Afbeelding via Pexels
Invloed van de mens
Waarom is er dan minder aandacht voor waterdamp dan voor andere broeikasgassen in de huidige klimaatdiscussie? Dit komt omdat de invloed van de mens op de hoeveelheid water in de atmosfeer relatief beperkt is. Wij voegen wel wat water aan de atmosfeer toe, vooral door de irrigatie van gewassen in de landbouw, koelwater uit elektriciteitscentrales en de verbranding van fossiele brandstoffen, maar dat is veel minder dan de natuurlijke verdamping van water uit de oceanen en van het aardoppervlak, en de transpiratie door planten.
Er is nog een ander belangrijk verschil tussen waterdamp en de andere broeikasgassen: de atmosfeer kan bij een bepaalde temperatuur maar een maximum aan water opnemen, dan condenseert water en valt het als regen terug naar het oppervlak. Daardoor is de gemiddelde verblijftijd van water in de atmosfeer maar 10 dagen, veel minder dan 10-100 jaren voor de andere broeikasgassen. De door de mens veroorzaakte emissies van water hebben daarom een verwaarloosbaar klein effect op de hoeveelheid water in de atmosfeer en dus op de opwarming van de aarde.

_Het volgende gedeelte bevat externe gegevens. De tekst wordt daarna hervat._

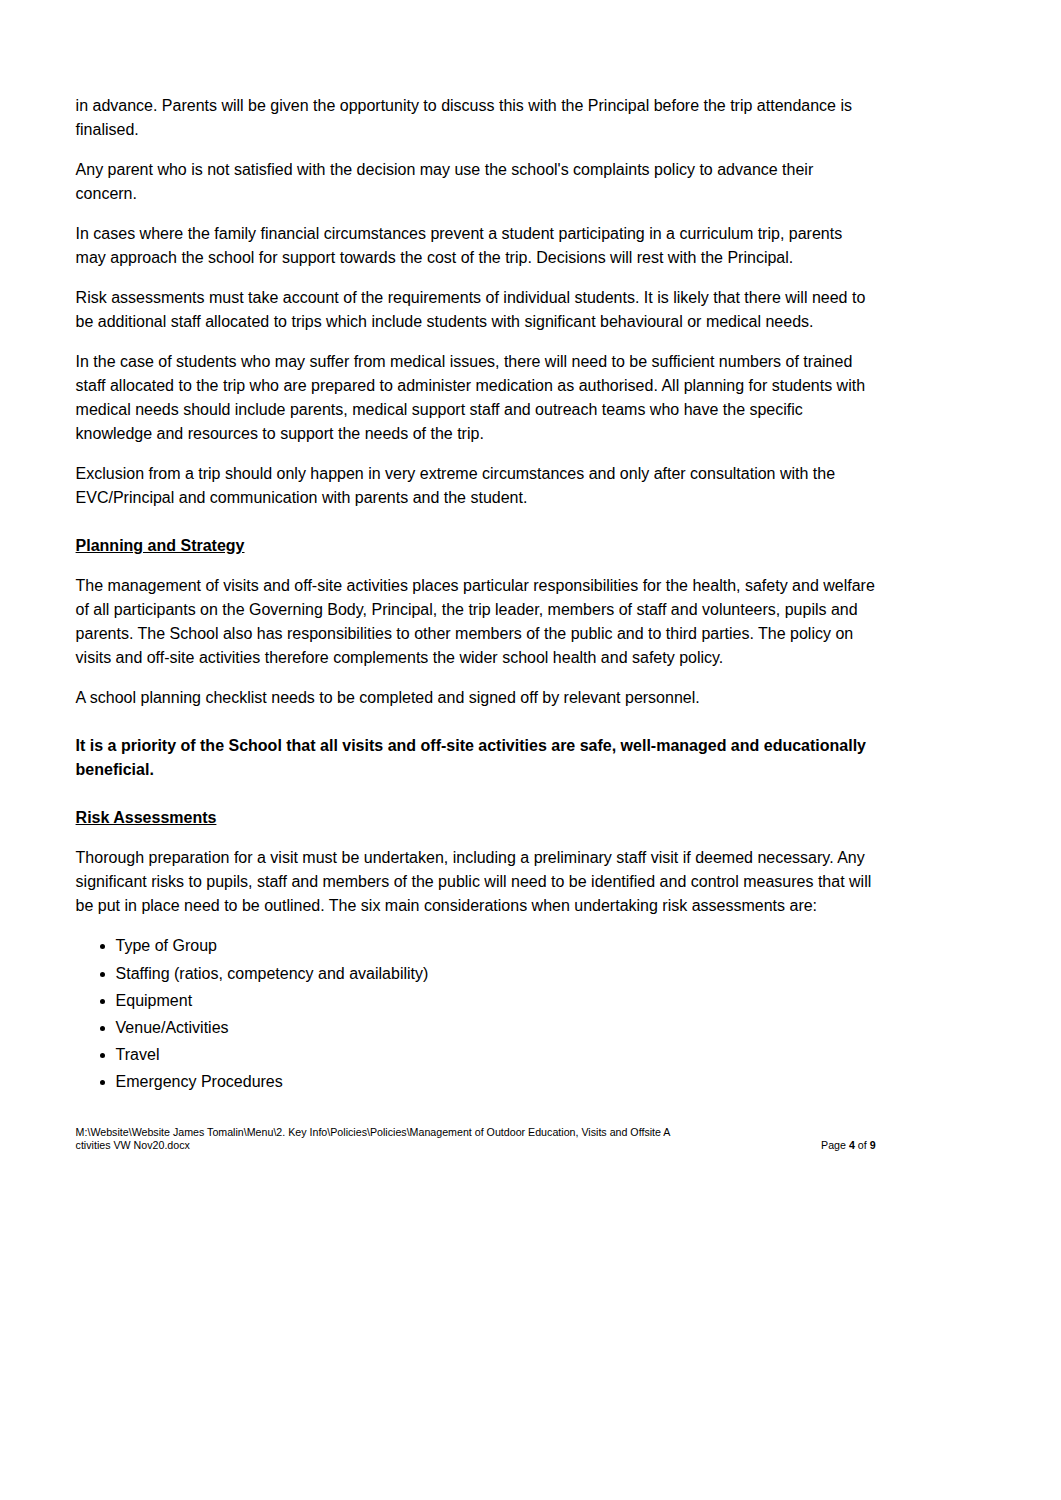in advance. Parents will be given the opportunity to discuss this with the Principal before the trip attendance is finalised.
Any parent who is not satisfied with the decision may use the school's complaints policy to advance their concern.
In cases where the family financial circumstances prevent a student participating in a curriculum trip, parents may approach the school for support towards the cost of the trip. Decisions will rest with the Principal.
Risk assessments must take account of the requirements of individual students. It is likely that there will need to be additional staff allocated to trips which include students with significant behavioural or medical needs.
In the case of students who may suffer from medical issues, there will need to be sufficient numbers of trained staff allocated to the trip who are prepared to administer medication as authorised. All planning for students with medical needs should include parents, medical support staff and outreach teams who have the specific knowledge and resources to support the needs of the trip.
Exclusion from a trip should only happen in very extreme circumstances and only after consultation with the EVC/Principal and communication with parents and the student.
Planning and Strategy
The management of visits and off-site activities places particular responsibilities for the health, safety and welfare of all participants on the Governing Body, Principal, the trip leader, members of staff and volunteers, pupils and parents. The School also has responsibilities to other members of the public and to third parties. The policy on visits and off-site activities therefore complements the wider school health and safety policy.
A school planning checklist needs to be completed and signed off by relevant personnel.
It is a priority of the School that all visits and off-site activities are safe, well-managed and educationally beneficial.
Risk Assessments
Thorough preparation for a visit must be undertaken, including a preliminary staff visit if deemed necessary. Any significant risks to pupils, staff and members of the public will need to be identified and control measures that will be put in place need to be outlined. The six main considerations when undertaking risk assessments are:
Type of Group
Staffing (ratios, competency and availability)
Equipment
Venue/Activities
Travel
Emergency Procedures
M:\Website\Website James Tomalin\Menu\2. Key Info\Policies\Policies\Management of Outdoor Education, Visits and Offsite Activities VW Nov20.docx Page 4 of 9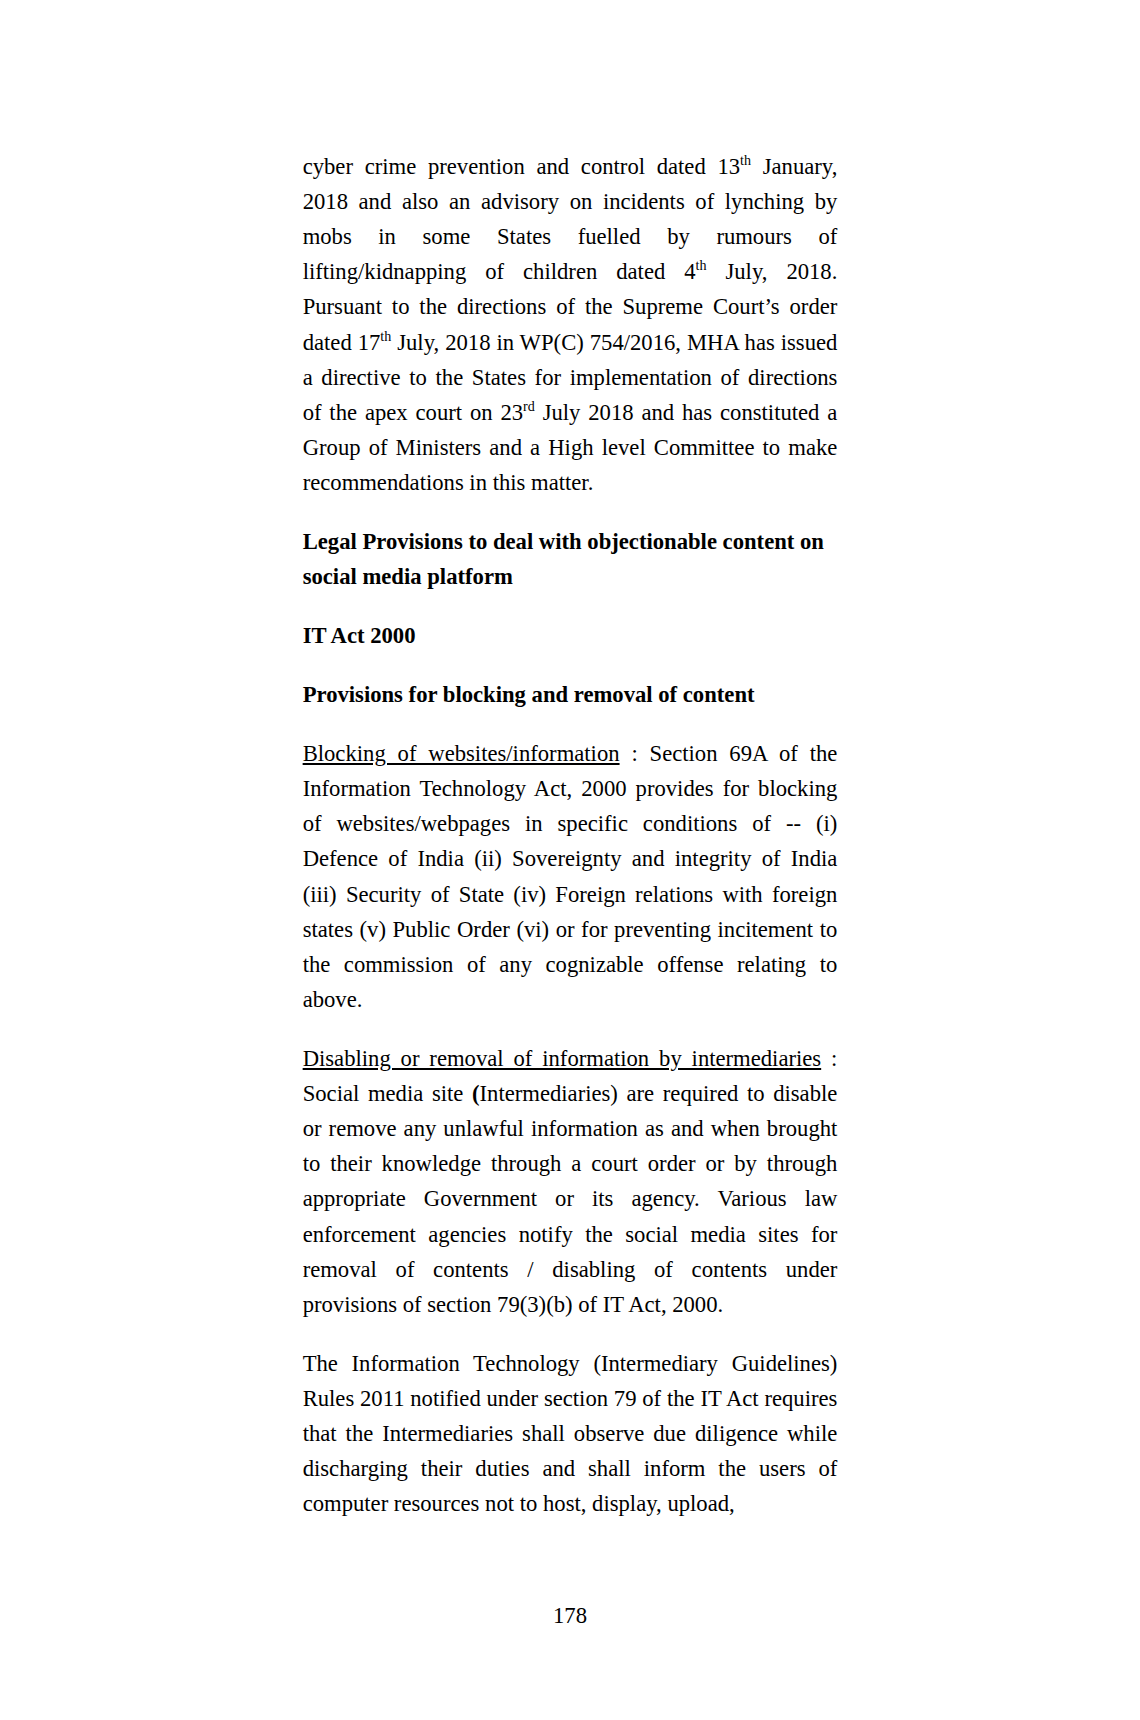cyber crime prevention and control dated 13th January, 2018 and also an advisory on incidents of lynching by mobs in some States fuelled by rumours of lifting/kidnapping of children dated 4th July, 2018. Pursuant to the directions of the Supreme Court’s order dated 17th July, 2018 in WP(C) 754/2016, MHA has issued a directive to the States for implementation of directions of the apex court on 23rd July 2018 and has constituted a Group of Ministers and a High level Committee to make recommendations in this matter.
Legal Provisions to deal with objectionable content on social media platform
IT Act 2000
Provisions for blocking and removal of content
Blocking of websites/information : Section 69A of the Information Technology Act, 2000 provides for blocking of websites/webpages in specific conditions of -- (i) Defence of India (ii) Sovereignty and integrity of India (iii) Security of State (iv) Foreign relations with foreign states (v) Public Order (vi) or for preventing incitement to the commission of any cognizable offense relating to above.
Disabling or removal of information by intermediaries : Social media site (Intermediaries) are required to disable or remove any unlawful information as and when brought to their knowledge through a court order or by through appropriate Government or its agency. Various law enforcement agencies notify the social media sites for removal of contents / disabling of contents under provisions of section 79(3)(b) of IT Act, 2000.
The Information Technology (Intermediary Guidelines) Rules 2011 notified under section 79 of the IT Act requires that the Intermediaries shall observe due diligence while discharging their duties and shall inform the users of computer resources not to host, display, upload,
178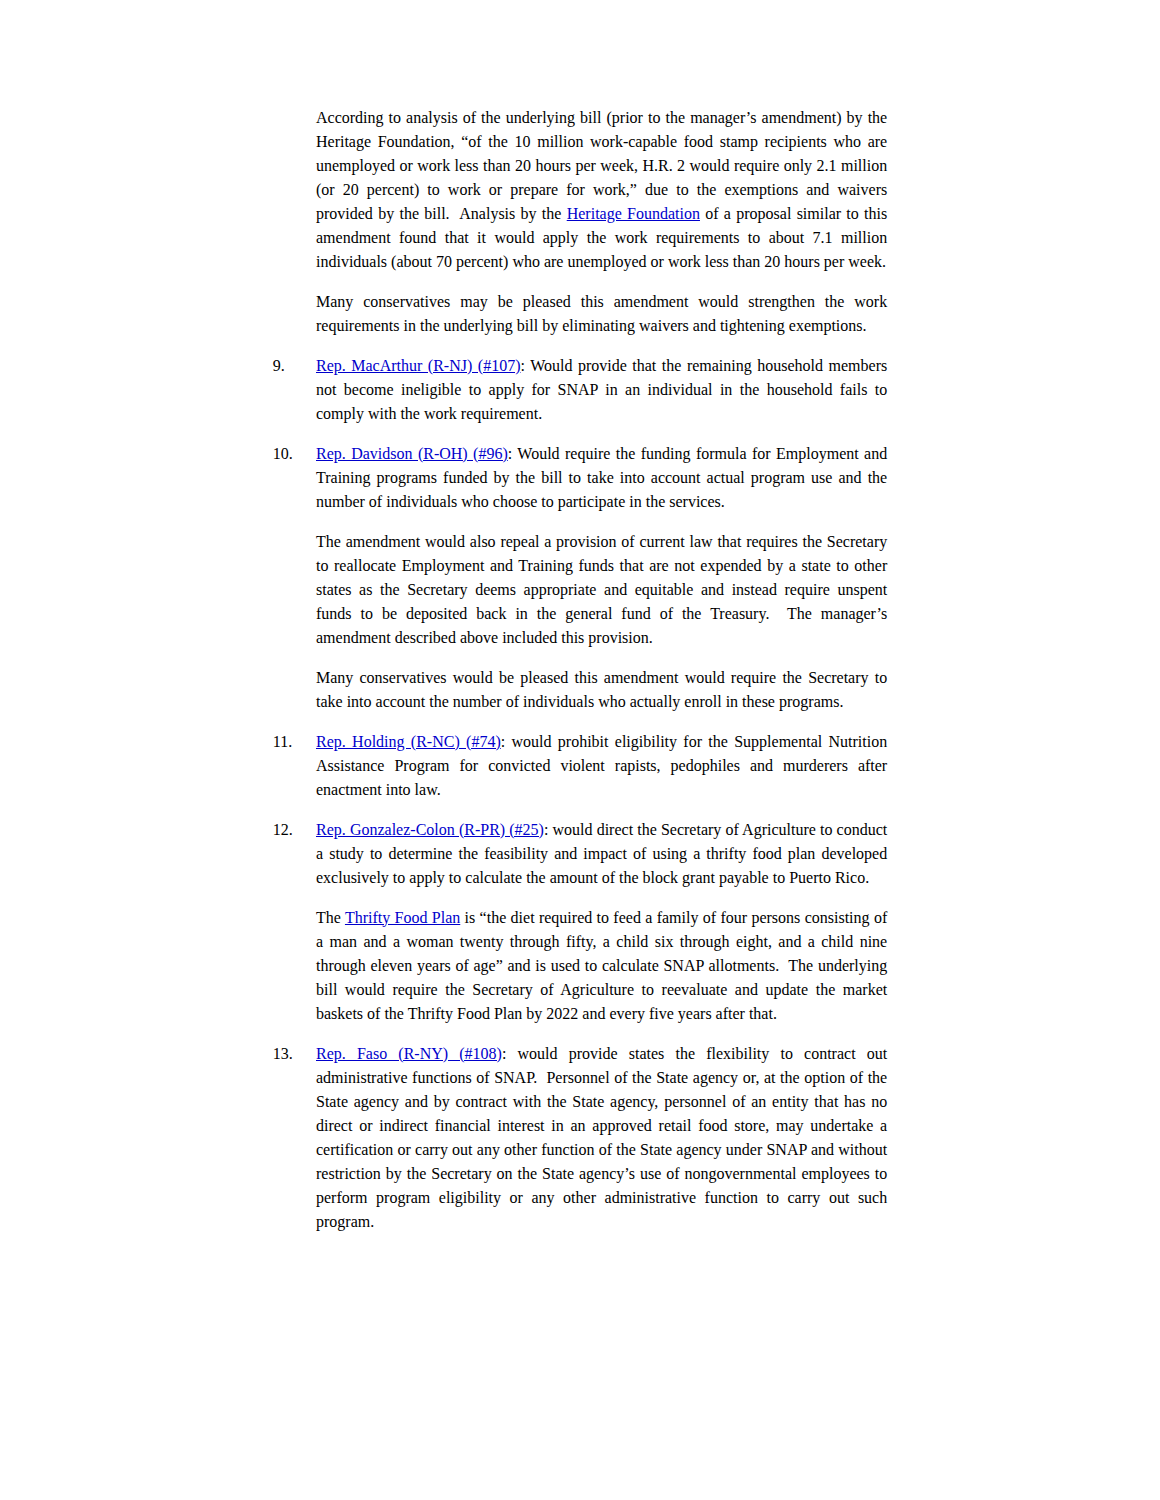According to analysis of the underlying bill (prior to the manager’s amendment) by the Heritage Foundation, “of the 10 million work-capable food stamp recipients who are unemployed or work less than 20 hours per week, H.R. 2 would require only 2.1 million (or 20 percent) to work or prepare for work,” due to the exemptions and waivers provided by the bill. Analysis by the Heritage Foundation of a proposal similar to this amendment found that it would apply the work requirements to about 7.1 million individuals (about 70 percent) who are unemployed or work less than 20 hours per week.
Many conservatives may be pleased this amendment would strengthen the work requirements in the underlying bill by eliminating waivers and tightening exemptions.
Rep. MacArthur (R-NJ) (#107): Would provide that the remaining household members not become ineligible to apply for SNAP in an individual in the household fails to comply with the work requirement.
Rep. Davidson (R-OH) (#96): Would require the funding formula for Employment and Training programs funded by the bill to take into account actual program use and the number of individuals who choose to participate in the services.
The amendment would also repeal a provision of current law that requires the Secretary to reallocate Employment and Training funds that are not expended by a state to other states as the Secretary deems appropriate and equitable and instead require unspent funds to be deposited back in the general fund of the Treasury. The manager’s amendment described above included this provision.
Many conservatives would be pleased this amendment would require the Secretary to take into account the number of individuals who actually enroll in these programs.
Rep. Holding (R-NC) (#74): would prohibit eligibility for the Supplemental Nutrition Assistance Program for convicted violent rapists, pedophiles and murderers after enactment into law.
Rep. Gonzalez-Colon (R-PR) (#25): would direct the Secretary of Agriculture to conduct a study to determine the feasibility and impact of using a thrifty food plan developed exclusively to apply to calculate the amount of the block grant payable to Puerto Rico.
The Thrifty Food Plan is “the diet required to feed a family of four persons consisting of a man and a woman twenty through fifty, a child six through eight, and a child nine through eleven years of age” and is used to calculate SNAP allotments. The underlying bill would require the Secretary of Agriculture to reevaluate and update the market baskets of the Thrifty Food Plan by 2022 and every five years after that.
Rep. Faso (R-NY) (#108): would provide states the flexibility to contract out administrative functions of SNAP. Personnel of the State agency or, at the option of the State agency and by contract with the State agency, personnel of an entity that has no direct or indirect financial interest in an approved retail food store, may undertake a certification or carry out any other function of the State agency under SNAP and without restriction by the Secretary on the State agency’s use of nongovernmental employees to perform program eligibility or any other administrative function to carry out such program.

Het waterdamp-terugkoppelingseffect
En toch draagt waterdamp stevig bij aan de opwarming van de aarde, echter niet door directe uitstoot van ons mensen, maar door een terugkoppelingseffect. Voor elk graad Celsius temperatuurtoename kan lucht 7% meer water opnemen. Ook de verdamping van het oppervlak neemt bij hogere temperatuur toe. Dus, in een opwarmend klimaat komt er meer water terecht in de atmosfeer en draagt dit bij aan het stijgende broeikaseffect. Het omgekeerde is ook het geval: door dalende temperatuur zou ook de hoeveelheid water in de atmosfeer dalen, en dit zou leiden tot een afname van het broeikaseffect en verdere afkoeling. We hebben te maken met een positief terugkoppelingseffect: de toename of afname van de andere broeikasgassen veroorzaakt een stijging of daling van de temperatuur, en die wordt dan versterkt door een stijging of daling van waterdamp in de atmosfeer.

Figuur 1: Illustratie van de interactie tussen de watercyclus en het broeikaseffect. De grafiek in de linkerbovenhoek laat zien dat bij stijgende temperatuur (horizontale richting naar rechts) het waterdamp gehalte in de atmosfeer meestijgt (verticale richting naar boven; Bron = [1], p.666, FAQ 8.1, Fig. 1).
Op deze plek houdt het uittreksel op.